Впрочем, весной в сарае сытно жилось только поросенку, которого хозяева откармливали к зиме, а потом убивали. Всякий новый поросенок визгливо похрюкивал за перегородкой сарая, чавкал, сопел, поедая мешанину, которая пахла хлебом, и лошадь, слыша это жадное чавканье, засыпала от слабости.

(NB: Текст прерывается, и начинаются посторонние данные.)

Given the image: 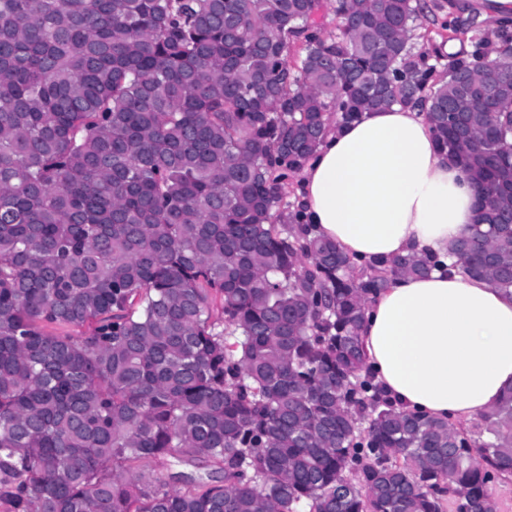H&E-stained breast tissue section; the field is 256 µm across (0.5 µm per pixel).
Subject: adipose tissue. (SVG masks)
<instances>
[{
  "label": "adipose tissue",
  "mask_w": 512,
  "mask_h": 512,
  "mask_svg": "<svg viewBox=\"0 0 512 512\" xmlns=\"http://www.w3.org/2000/svg\"><path fill=\"white\" fill-rule=\"evenodd\" d=\"M306 223L356 265L433 254L371 298L361 336L398 409L465 427L512 390V291L465 275L451 255L478 217L467 172L420 107L392 105L332 128L296 175Z\"/></svg>",
  "instance_id": "obj_1"
}]
</instances>
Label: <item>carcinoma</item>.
Segmentation results:
<instances>
[{"instance_id":"cac0c4a2","label":"carcinoma","mask_w":512,"mask_h":512,"mask_svg":"<svg viewBox=\"0 0 512 512\" xmlns=\"http://www.w3.org/2000/svg\"><path fill=\"white\" fill-rule=\"evenodd\" d=\"M323 7L0 0L7 512H498L512 392L467 431L366 365L367 301L440 261L358 273L284 195L328 115L425 106L488 201L453 254L512 290V37L439 74L420 0H333L335 34ZM163 455L224 481L138 471Z\"/></svg>"}]
</instances>
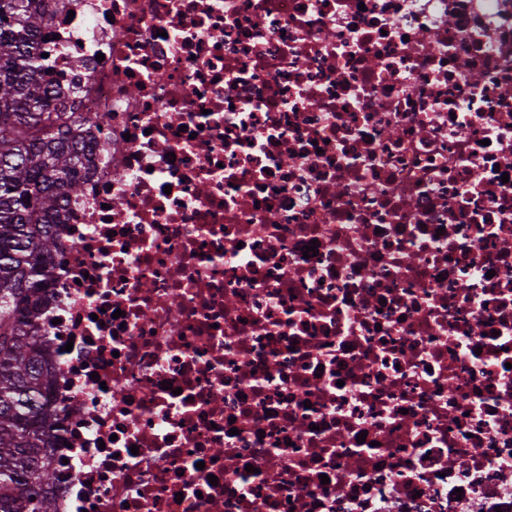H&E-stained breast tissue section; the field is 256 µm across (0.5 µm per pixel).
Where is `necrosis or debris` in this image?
I'll return each instance as SVG.
<instances>
[{
    "label": "necrosis or debris",
    "instance_id": "1",
    "mask_svg": "<svg viewBox=\"0 0 512 512\" xmlns=\"http://www.w3.org/2000/svg\"><path fill=\"white\" fill-rule=\"evenodd\" d=\"M47 34L103 115L39 316L57 512H512V0Z\"/></svg>",
    "mask_w": 512,
    "mask_h": 512
}]
</instances>
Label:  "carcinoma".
I'll return each mask as SVG.
<instances>
[{"label": "carcinoma", "instance_id": "obj_1", "mask_svg": "<svg viewBox=\"0 0 512 512\" xmlns=\"http://www.w3.org/2000/svg\"><path fill=\"white\" fill-rule=\"evenodd\" d=\"M54 2L0 0V512H56L53 377L35 310L54 278V219L82 192L81 129L101 123L41 81Z\"/></svg>", "mask_w": 512, "mask_h": 512}]
</instances>
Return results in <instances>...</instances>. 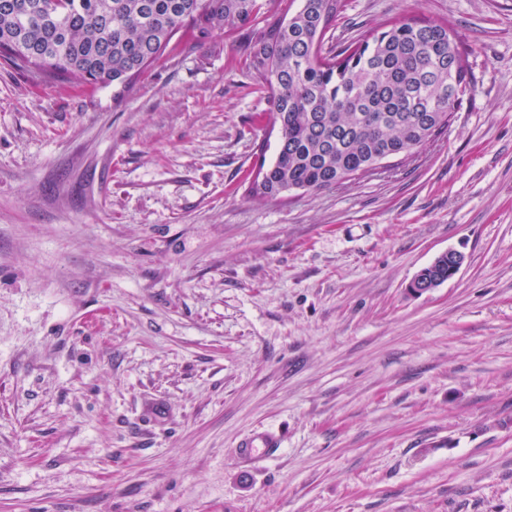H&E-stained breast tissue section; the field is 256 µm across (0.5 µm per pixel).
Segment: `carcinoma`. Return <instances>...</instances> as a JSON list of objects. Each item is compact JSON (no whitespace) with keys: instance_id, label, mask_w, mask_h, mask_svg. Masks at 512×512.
Listing matches in <instances>:
<instances>
[{"instance_id":"obj_1","label":"carcinoma","mask_w":512,"mask_h":512,"mask_svg":"<svg viewBox=\"0 0 512 512\" xmlns=\"http://www.w3.org/2000/svg\"><path fill=\"white\" fill-rule=\"evenodd\" d=\"M0 0V59L36 85L124 83L173 51L249 33L239 59L267 89L280 130L275 160L259 158L249 192H316L411 156L445 127L470 84L451 21L395 19L335 49L326 34L343 0ZM298 8H293L294 3ZM448 256L415 282L441 285Z\"/></svg>"}]
</instances>
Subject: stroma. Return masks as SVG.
Here are the masks:
<instances>
[{"mask_svg":"<svg viewBox=\"0 0 512 512\" xmlns=\"http://www.w3.org/2000/svg\"><path fill=\"white\" fill-rule=\"evenodd\" d=\"M402 16L467 52L447 128L263 200L240 38L102 89L0 60V512H512V0H344L329 44ZM450 276V266L448 264V255L437 257L431 264L422 268L415 279V282H436V286L441 285ZM413 283L412 288L416 294H422L430 291L427 284ZM279 440L271 435L258 434L239 448V459L243 463H256L275 456L280 448Z\"/></svg>","mask_w":512,"mask_h":512,"instance_id":"obj_1","label":"stroma"}]
</instances>
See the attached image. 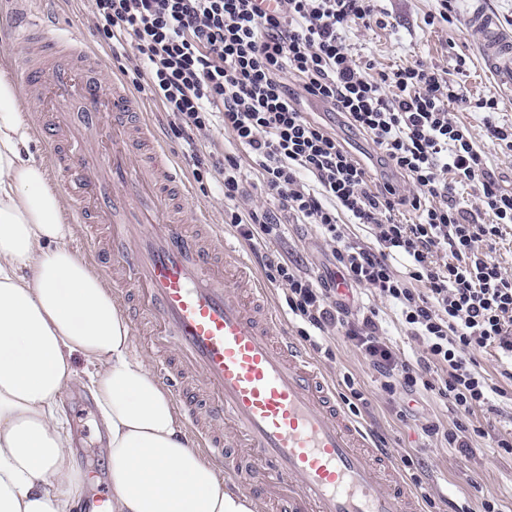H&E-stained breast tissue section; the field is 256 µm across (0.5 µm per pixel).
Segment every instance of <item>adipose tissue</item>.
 <instances>
[{"label":"adipose tissue","mask_w":512,"mask_h":512,"mask_svg":"<svg viewBox=\"0 0 512 512\" xmlns=\"http://www.w3.org/2000/svg\"><path fill=\"white\" fill-rule=\"evenodd\" d=\"M31 140L17 84L0 71V512H73L84 476L60 396L78 377L106 432L109 512H258L130 356L120 303L70 249L75 227Z\"/></svg>","instance_id":"adipose-tissue-1"}]
</instances>
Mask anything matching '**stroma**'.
Returning a JSON list of instances; mask_svg holds the SVG:
<instances>
[{"label":"stroma","instance_id":"stroma-1","mask_svg":"<svg viewBox=\"0 0 512 512\" xmlns=\"http://www.w3.org/2000/svg\"><path fill=\"white\" fill-rule=\"evenodd\" d=\"M382 7L388 27L351 29L349 44L355 58L371 62L379 72L415 61L450 69L462 57L466 60L462 80L471 96L496 93V81L481 62L479 35L466 27L473 7L471 0H459L457 21L453 24L434 19V0H383ZM42 9L52 28L96 41L97 21L91 13L90 0H47ZM302 109L332 127L372 178H380L384 168L368 136L346 126L315 99L304 98ZM449 116L468 127L473 141L486 156L489 171L503 189L512 191V151L488 142L475 114L453 107ZM268 248L293 260L302 273L320 285L331 286L340 277L328 246L312 225H286L283 234L272 239ZM315 358L333 380L337 395L347 394L345 380L353 378L363 395L356 418L369 427L393 460L411 455L414 466L403 471L402 476L420 492L421 512H479L482 501L492 496L498 497L503 512H512V453L497 446L498 440L512 437V382L500 378V359L494 351L477 353L476 358L489 376L497 378L505 395L497 400V412H477L475 423L485 433L471 436V452L465 458L421 431L422 424L430 419L440 420L451 430L459 421L450 405L435 393L399 390L387 394L379 373L337 332L324 341L322 352L316 353ZM64 407L72 427L86 443L88 464L98 463L96 435L101 422L88 395L74 391Z\"/></svg>","mask_w":512,"mask_h":512}]
</instances>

Теперь она тоже, казалось, спала…
Недавно прошел дождь, и с деревянной замшелой крыши медлительно падали капли. Пахло отсыревшими и согретыми на солнце бревнами. Было шумно в деревне, кричали петухи… Но лошадь, понуро свесив голову, слышала один только звук, который гулко и странно отдавался в голове и с которым было связано приятное ощущение. Капли сонно падали с подсыхающей крыши, ударялись о лошадиное ухо, и ухо вздрагивало всякий раз, вода, растекаясь по коже, нежно щекотала, и это было приятно лошади.
На голое, без перил и навеса крыльцо вышел Коньков, а за ним жена. У нее на ногах были коричневые шерстяные носки и калоши. Она что-то громко и крикливо наговаривала мужу, а он ей коротко и резко отвечал, не глядя, и раскуривал папиросу… Они всегда так разговаривали меж собой.